Ulasan ‘Barbi D’ Wonder Beki’: Setengah hangat, setengah matang

Ini adalah ringkasan yang dibuat oleh AI, yang mungkin memiliki kesalahan. Untuk konteksnya, selalu rujuk artikel selengkapnya.

‘Barbi D’ Wonder Beki’ adalah kumpulan peluang yang terbuang sia-sia

Ada hal yang sangat menarik yang tersembunyi jauh di balik ketidaktahuan Tony Y. Reyes. Barbie D’Wonder Becky.

Batal jika tidak sepenuhnya kosong

Satu-satunya masalah adalah bahwa film tersebut menolak untuk menggali lebih dalam dari yang seharusnya, sehingga menghasilkan sebuah film yang pemahamannya tentang dilema karakter utamanya sangat sepele, bahkan kosong sama sekali.

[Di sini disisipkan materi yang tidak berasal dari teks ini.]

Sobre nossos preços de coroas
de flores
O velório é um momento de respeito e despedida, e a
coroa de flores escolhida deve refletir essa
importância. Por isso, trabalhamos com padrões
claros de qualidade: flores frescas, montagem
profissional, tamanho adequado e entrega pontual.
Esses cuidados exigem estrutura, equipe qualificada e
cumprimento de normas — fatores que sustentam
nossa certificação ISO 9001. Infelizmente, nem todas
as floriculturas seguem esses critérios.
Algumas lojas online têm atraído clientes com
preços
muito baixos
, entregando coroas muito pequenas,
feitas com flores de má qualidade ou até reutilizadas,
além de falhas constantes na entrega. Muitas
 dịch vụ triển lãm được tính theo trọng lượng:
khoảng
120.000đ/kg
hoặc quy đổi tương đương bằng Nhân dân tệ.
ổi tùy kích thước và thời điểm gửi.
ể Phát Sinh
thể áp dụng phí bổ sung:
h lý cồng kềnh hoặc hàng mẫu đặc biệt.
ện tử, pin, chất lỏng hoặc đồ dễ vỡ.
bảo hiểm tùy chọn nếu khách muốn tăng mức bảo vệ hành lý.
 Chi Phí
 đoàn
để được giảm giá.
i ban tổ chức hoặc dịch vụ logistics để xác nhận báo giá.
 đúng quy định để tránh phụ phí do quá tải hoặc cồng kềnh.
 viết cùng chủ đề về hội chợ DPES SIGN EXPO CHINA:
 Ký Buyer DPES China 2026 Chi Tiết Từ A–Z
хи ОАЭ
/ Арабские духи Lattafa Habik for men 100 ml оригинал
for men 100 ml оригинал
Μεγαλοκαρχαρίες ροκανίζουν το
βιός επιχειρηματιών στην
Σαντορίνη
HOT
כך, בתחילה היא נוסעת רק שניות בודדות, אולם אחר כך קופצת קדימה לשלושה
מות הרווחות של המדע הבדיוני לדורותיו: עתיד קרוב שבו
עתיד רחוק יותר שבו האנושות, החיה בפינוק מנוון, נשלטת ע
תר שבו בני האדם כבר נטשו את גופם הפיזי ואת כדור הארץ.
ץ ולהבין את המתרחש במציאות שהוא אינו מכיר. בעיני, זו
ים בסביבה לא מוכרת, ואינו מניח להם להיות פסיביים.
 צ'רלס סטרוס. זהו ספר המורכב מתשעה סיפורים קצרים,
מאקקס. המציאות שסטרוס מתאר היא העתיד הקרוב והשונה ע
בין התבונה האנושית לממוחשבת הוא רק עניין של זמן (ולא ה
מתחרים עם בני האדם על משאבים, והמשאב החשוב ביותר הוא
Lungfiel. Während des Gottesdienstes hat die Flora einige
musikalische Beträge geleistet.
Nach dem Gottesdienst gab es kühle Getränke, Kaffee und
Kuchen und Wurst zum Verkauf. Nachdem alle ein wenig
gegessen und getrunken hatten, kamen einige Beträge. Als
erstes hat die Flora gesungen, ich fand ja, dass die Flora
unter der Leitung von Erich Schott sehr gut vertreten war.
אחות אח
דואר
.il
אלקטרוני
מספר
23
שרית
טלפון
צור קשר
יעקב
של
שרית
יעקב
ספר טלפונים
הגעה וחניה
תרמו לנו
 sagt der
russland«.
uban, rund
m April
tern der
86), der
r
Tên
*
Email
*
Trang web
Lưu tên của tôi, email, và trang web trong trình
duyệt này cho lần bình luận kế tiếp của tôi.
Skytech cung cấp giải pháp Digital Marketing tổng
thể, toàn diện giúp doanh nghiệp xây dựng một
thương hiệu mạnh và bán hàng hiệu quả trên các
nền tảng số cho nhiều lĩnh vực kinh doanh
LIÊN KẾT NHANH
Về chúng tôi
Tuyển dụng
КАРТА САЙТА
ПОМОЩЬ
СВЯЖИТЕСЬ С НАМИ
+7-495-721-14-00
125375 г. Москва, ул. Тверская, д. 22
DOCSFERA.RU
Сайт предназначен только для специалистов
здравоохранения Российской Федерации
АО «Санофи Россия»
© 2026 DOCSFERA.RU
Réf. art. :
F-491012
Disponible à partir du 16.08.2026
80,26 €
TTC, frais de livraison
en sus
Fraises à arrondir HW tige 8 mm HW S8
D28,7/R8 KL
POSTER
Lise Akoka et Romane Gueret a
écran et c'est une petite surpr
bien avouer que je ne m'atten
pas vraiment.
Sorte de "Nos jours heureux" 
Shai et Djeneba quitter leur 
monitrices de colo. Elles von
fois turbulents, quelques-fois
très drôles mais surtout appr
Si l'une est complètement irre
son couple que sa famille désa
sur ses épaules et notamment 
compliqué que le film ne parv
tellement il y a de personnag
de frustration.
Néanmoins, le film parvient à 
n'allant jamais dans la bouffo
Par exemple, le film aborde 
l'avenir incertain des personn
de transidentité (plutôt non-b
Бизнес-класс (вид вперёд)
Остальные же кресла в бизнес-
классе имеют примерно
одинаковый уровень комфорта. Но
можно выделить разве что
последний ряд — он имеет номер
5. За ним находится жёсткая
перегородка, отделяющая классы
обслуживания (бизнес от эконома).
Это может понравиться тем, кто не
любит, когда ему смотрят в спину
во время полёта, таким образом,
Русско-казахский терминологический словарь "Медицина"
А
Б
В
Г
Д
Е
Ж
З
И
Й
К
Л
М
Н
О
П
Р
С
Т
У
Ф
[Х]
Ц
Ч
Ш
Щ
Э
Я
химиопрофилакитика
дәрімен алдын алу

Film ini berfokus pada Billy Bayagan (Paolo Ballesteros), seorang pengawal seorang pengusaha kaya.

Billy juga seorang gay, meskipun dia merahasiakannya karena dia berasal dari keluarga petugas penegak hukum pemenang penghargaan yang menurutnya mungkin tidak menyetujui cara-caranya yang lebih feminin.

Setelah pengenalan yang sangat panjang dan dibuat kikuk yang menunjukkan kehidupan Billy yang tertindas, dia secara tidak sengaja ditandai sebagai tersangka utama dalam pembunuhan bosnya, menyebabkan dia dibawa oleh pemilik klub (Joey de Leon) yang menyarankan agar dia mengubah dirinya di Barbi, the bintang baru dari aksi drag klubnya.

Ketika Billy menjadi Billy, dia memproyeksikan maskulinitas palsu untuk menyembunyikan identitas seksualnya. Ketika Billy menjadi Barbi, dia menutupi dirinya dengan banyak riasan untuk menghindari penangkapan karena kejahatan yang tidak dilakukannya.

Film ini hanya menggores permukaan dari premisnya yang sangat menarik, karena lebih tertarik pada humor parau yang pada akhirnya mengkhianati tujuan yang mungkin lebih penting. Barbie D’Wonder Becky adalah satu lagi film yang akhir ceritanya hanya memberi kesan toleransi ketika alur ceritanya berpotensi untuk mengkaji mengapa ada intoleransi di masyarakat.

Tidak cukup berkemah

Tapi kemudian, film Reyes tidak pernah dimaksudkan untuk menjadi seperti milik Jun Lana Yang Indahaku (2016), yang penggambaran rasa sakit dan nyeri seorang perempuan trans lebih holistik, meski dibumbui dengan banyak humor. Barbie D’Wonder Becky hanyalah upaya dangkal, setengah matang, dan setengah hati untuk meraih kembali kesuksesan film Lana.

Film ini mencoba untuk menutupi semua kedangkalannya dengan riasan.

Film ini juga memberikan kesempatan lain bagi Paolo Ballesteros untuk memamerkan transformasi riasannya

Sayangnya, film ini bahkan kurang campy.

Ketika film tersebut meraih kejayaan yang aneh, seperti ketika ia memperkenalkan plot sampingan yang melibatkan persaingan antara Barbi dan diva lama klub (Thou Reyes yang luar biasa), film tersebut gagal memenuhi janjinya karena Reyes tampaknya tidak mampu melakukan komedi di luar gaya lama. lelucon slapstick dan tidak sopan. Ide-ide bagus dari film ini tidak bisa terwujud karena usaha atau kreativitasnya tidak ada.

Pernyataan kehamilan

Barbie D’Wonder Becky adalah serangkaian peluang yang terbuang sia-sia.

Itu hanya kadang-kadang lucu dan jarang informatif. Tontonan riasannya tidak ada artinya jika dibandingkan dengan upaya Ballesteros sebelumnya. Lebih penting lagi, moral utamanya adalah pernyataan keibuan. – Rappler.com

Ftengik Joseph Cruz mengajukan tuntutan hukum untuk mencari nafkah dan menulis tentang film untuk bersenang-senang. Film Filipina pertama yang ia tonton di bioskop adalah ‘Tirad Pass’ karya Carlo J. Caparas. Sejak itu, ia menjalankan misi untuk menemukan kenangan yang lebih baik dengan sinema Filipina.